Arizona Commerce Authority Given Transparency Recommendations

Media Contacts
Jason Donofrio

Arizona PIRG

On July 1st, 2011, the Arizona Commerce Authority officially will begin operations. The Authority, a quasi-public entity, will replace the Arizona Department of Commerce and dispense taxpayer-funded subsidies to private businesses. Governor Brewer and the Arizona legislature approved this change on February 16, 2011.

The Authority will be overseen by a board chaired by the Governor, but comprised mostly of corporate executives. Despite the mostly private board, the Arizona Commerce Authority will exercise control over use of public dollars, including an annual $25 million “deal-closing fund” designed to attract businesses to relocate to Arizona.

“As the Arizona Commerce Authority prepares to open its doors, it’s important that the Authority includes the highest level of transparency in its operation,” said Serena Unrein, Public Interest Advocate for Arizona PIRG.  “The Arizona Commerce Authority was created to bring more jobs to Arizona, so information on how well the Authority is meeting its goals should be fully open to the public.”

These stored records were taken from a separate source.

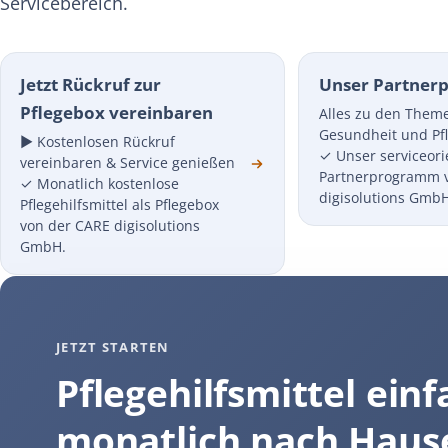
Servicebereich.
Jetzt Rückruf zur
Unser Partne
Pflegebox vereinbaren
Alles zu den Them
Gesundheit und Pf
► Kostenlosen Rückruf
✓ Unser serviceori
vereinbaren & Service genießen
Partnerprogramm 
✓ Monatlich kostenlose
digisolutions GmbH
Pflegehilfsmittel als Pflegebox
von der CARE digisolutions
GmbH.
JETZT STARTEN
Pflegehilfsmittel einf
monatlich nach Haus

To achieve transparency for the Arizona Commerce Authority, Arizona PIRG recommended implementing these safeguards to protect the public interest:

  1. Rules should prohibit companies from making decisions to hand out taxpayer-financed subsidies for their own related industries or affiliated companies.
  2. All meetings of the Arizona Commerce Authority should be fully public, with agenda items published online in advance of meetings and minutes posted online. 
  3. The Arizona Commerce Authority should abide by existing public open records and public open meeting laws. Authority documents should be subject to the Freedom of Information Act (FOIA).
  4. The public should be allowed to see what companies receive public subsidies and the amount of each subsidy, along with the goals and benchmarks intended with that expenditure. Companies receiving public subsidies should be required to report on the number of full-time-equivalent jobs promised and actually created, along with other results promised and delivered.
  5. The Authority should list in an easily accessible online format the companies claiming money through the “deal-closing fund.” Ideally, this spending of public funds would be listed at Arizona OpenBooks, the state’s official transparency website. To discern whether business is being attracted to Arizona instead of merely lured across local lines, the website should state where the businesses had been located previously. Reporting should include the actual results leveraged as a product of the grant.

“Without adequate oversight, there is the potential for waste and abuse when public funds are given to private entities,” stated Unrein. “The public has a right to know how the Authority is doling out our tax dollars.”